As the committee has heard from previous testimony, the timing of the coming into force could add additional challenges to our sector, as these provisions are based on a dairy year starting on August 1.
The agreement also includes provisions on the disclosure of certain information and on obligations to notify and consult with the other party on changes to milk class. It should be noted these provisions apply to both parties to the annex, both Canada and the United States. It is hoped that government will work with industry and ensure that both parties to that annex fulfill their obligations in relation to those provisions.
As a sector, we need to have a good dialogue on the future we want for the Canadian dairy industry. We need to solidify a common vision and chart the plan for the next three, five and 10 years. We will need to know that the government has our back as we move through the unprecedented, most difficult and most significant next three years with these trade agreements, the cumulative effect of which will be a significant impact on all of our businesses and decisions going forward.
We need to work on restoring the stability and predictability that have been eroded in our sector in order to effectively manage milk supply to meet market demands for various milk components. Government will need to play a role as we work on how to position this sector to remain viable with growth, sustainability and innovation at the core. The dairy industry still has so much potential, and we all need to get behind it.
The government needs to move ahead with the implementation of a dairy processing investment program as compensation for both CPTPP and CUSMA. The government has repeatedly committed that this compensation will be full and fair.
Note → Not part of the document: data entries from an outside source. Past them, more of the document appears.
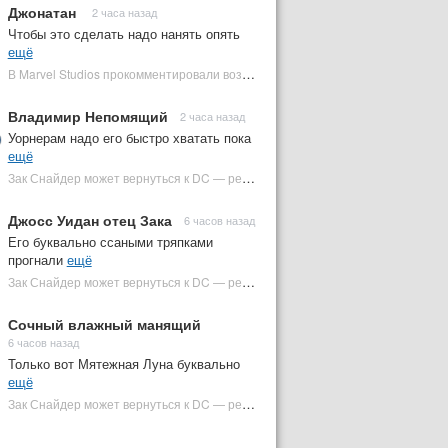
Джонатан
2 часа назад
Чтобы это сделать надо нанять опять
ещё
В Marvel Studios прокомментировали возвращение Канга на экраны | Plugged In Ru
Владимир Непомящий
2 часа назад
Уорнерам надо его быстро хватать пока
ещё
Зак Снайдер может вернуться к DC — режиссер общался с Warner Bros. (фото) | Plugged In Ru
Джосс Уидан отец Зака
6 часов назад
Его буквально ссаными тряпками
прогнали
ещё
Зак Снайдер может вернуться к DC — режиссер общался с Warner Bros. (фото) | Plugged In Ru
Сочный влажный манящий
6 часов назад
Только вот Мятежная Луна буквально
ещё
Зак Снайдер может вернуться к DC — режиссер общался с Warner Bros. (фото) | Plugged In Ru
I would only add that it also needs to be retroactive to the signing of the trans-Pacific agreement in March 2018. The reason for this is simple. We have not waited for the impact of these trade agreements to be felt in our marketplace as we have developed and put investment into mitigation strategies. That was with the understanding that government would be there to support our investments in our operations that are negatively impacted by the trade agreements.
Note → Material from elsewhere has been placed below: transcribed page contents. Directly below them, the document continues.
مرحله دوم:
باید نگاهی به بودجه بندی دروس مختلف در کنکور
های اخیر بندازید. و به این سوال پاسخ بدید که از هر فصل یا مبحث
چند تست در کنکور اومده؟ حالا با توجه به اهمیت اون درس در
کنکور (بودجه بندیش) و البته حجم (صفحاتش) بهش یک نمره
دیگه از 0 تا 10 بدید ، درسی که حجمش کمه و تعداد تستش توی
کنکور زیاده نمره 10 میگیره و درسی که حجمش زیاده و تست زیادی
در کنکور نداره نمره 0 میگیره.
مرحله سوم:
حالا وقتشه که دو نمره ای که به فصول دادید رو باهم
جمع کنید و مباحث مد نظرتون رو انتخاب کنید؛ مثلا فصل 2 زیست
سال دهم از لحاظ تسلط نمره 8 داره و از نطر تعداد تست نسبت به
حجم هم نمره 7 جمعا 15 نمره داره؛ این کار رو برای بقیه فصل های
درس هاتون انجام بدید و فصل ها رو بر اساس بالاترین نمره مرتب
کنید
Global Affairs Canada should allocate the TRQs for the market access conceded under CUSMA to dairy processors. Simply put, we are the best placed to identify what is required to fill domestic needs. I will note that contrary to CETA, the market access conceded under CPTPP and CUSMA is market access of opportunity. Canada's not obliged to 100% fill it or even to fill it. It should be brought in only if there are domestic needs to be fulfilled.
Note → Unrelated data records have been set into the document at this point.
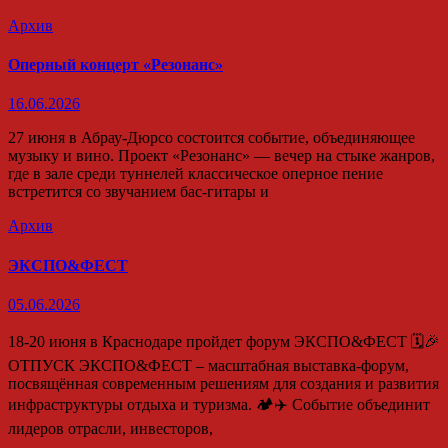
Архив
Оперный концерт «Резонанс»
16.06.2026
27 июня в Абрау-Дюрсо состоится событие, объединяющее
музыку и вино. Проект «Резонанс» — вечер на стыке жанров,
где в зале среди туннелей классическое оперное пение
встретится со звучанием бас-гитары и
Архив
ЭКСПО&ФЕСТ
05.06.2026
18-20 июня в Краснодаре пройдет форум ЭКСПО&ФЕСТ 🗓️🎉
ОТПУСК ЭКСПО&ФЕСТ – масштабная выставка-форум,
посвящённая современным решениям для создания и развития
инфраструктуры отдыха и туризма. 🏕️✈️ Событие объединит
лидеров отрасли, инвесторов,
Related to the administration of TRQs by Global Affairs Canada, government needs to ensure that the department has the resources to administer the new obligations under these trade agreements to ensure they are timely and business-friendly. They currently administer 38 TRQs for supply-managed commodities. We will see that number increase to 54 with CUSMA. They need to provide for both the resources and the training for the staff, as we look forward to how this administration will be done in a timely and business-oriented way.
While there are many challenges ahead of us, Gay Lea Foods remains committed to working with industry partners and all orders of government on a plan for the sector and our future as a dairy co-operative in what we hope will be a thriving and growing dairy sector in Canada.